Matthew VanDyke's Documentary Films
(For information about Matthew VanDyke's Syrian revolution film, Not Anymore: A Story of Revolution, please visit www.SyrianRevolutionFilm.com)
The Documentary Film About Matthew VanDyke's Experiences As A Freedom Fighter and Prisoner of War in Libya
Matthew VanDyke had spent four years filming his life and adventures in North Africa, the Middle East, and Central Asia. From 2007-2010 he accumulated hundreds of hours of film footage and thousands of photographs of his travels by motorcycle through the Arab World, Iran, and Afghanistan, as well as his experiences as an embedded journalist in the wars in Iraq and Afghanistan.
So naturally when he headed off to Libya in March 2011 to help his Libyan friends in the uprising against Muammar Gaddafi, he took his video camera with him. The Libyan Civil War was an important historical event, and he felt he had a responsibility to film it when he could. Every now and then he planned to turn on the camera and film the uprising from the inside, documenting it so that one day Libyans could show their children how they defeated Gaddafi.

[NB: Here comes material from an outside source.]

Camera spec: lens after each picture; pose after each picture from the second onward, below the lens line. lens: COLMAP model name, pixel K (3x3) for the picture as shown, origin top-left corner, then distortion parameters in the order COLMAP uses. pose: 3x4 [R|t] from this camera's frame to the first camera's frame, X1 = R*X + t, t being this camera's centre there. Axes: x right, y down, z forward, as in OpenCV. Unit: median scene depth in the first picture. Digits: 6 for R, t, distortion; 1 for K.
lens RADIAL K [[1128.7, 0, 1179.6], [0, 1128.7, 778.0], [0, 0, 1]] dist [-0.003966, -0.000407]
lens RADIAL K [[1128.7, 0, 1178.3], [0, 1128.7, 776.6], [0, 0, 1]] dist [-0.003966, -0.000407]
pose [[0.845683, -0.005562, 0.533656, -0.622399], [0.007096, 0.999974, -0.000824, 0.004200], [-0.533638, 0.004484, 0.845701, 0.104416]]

VanDyke was captured with some of this footage, including video of himself working as a rebel, proclaiming his support and enlistment in the revolution, making a pledge to remain in Libya until the country was free, working on their combat vehicle, and handling weapons and ammunition. However, a few days prior to his capture he had made a backup of some of this footage and left it with a friend in Benghazi. That footage survived.
After his escape from prison, VanDyke purchased a video camera on his way back to the front lines, filming rebel life during the war and many of the battles he participated in.
VanDyke is currently working on a documentary film using the footage he recorded in Libya both at the beginning of the revolution, and when he returned to the war after prison. The film will also include video of both prisons he was held in - Abu Salim (from where he escaped and where he gave the press tours of his cell), and his first prison - Maktab al-Nasser, the "Nightmare Factory," which nearly destroyed him.
The Libya documentary is currently in production.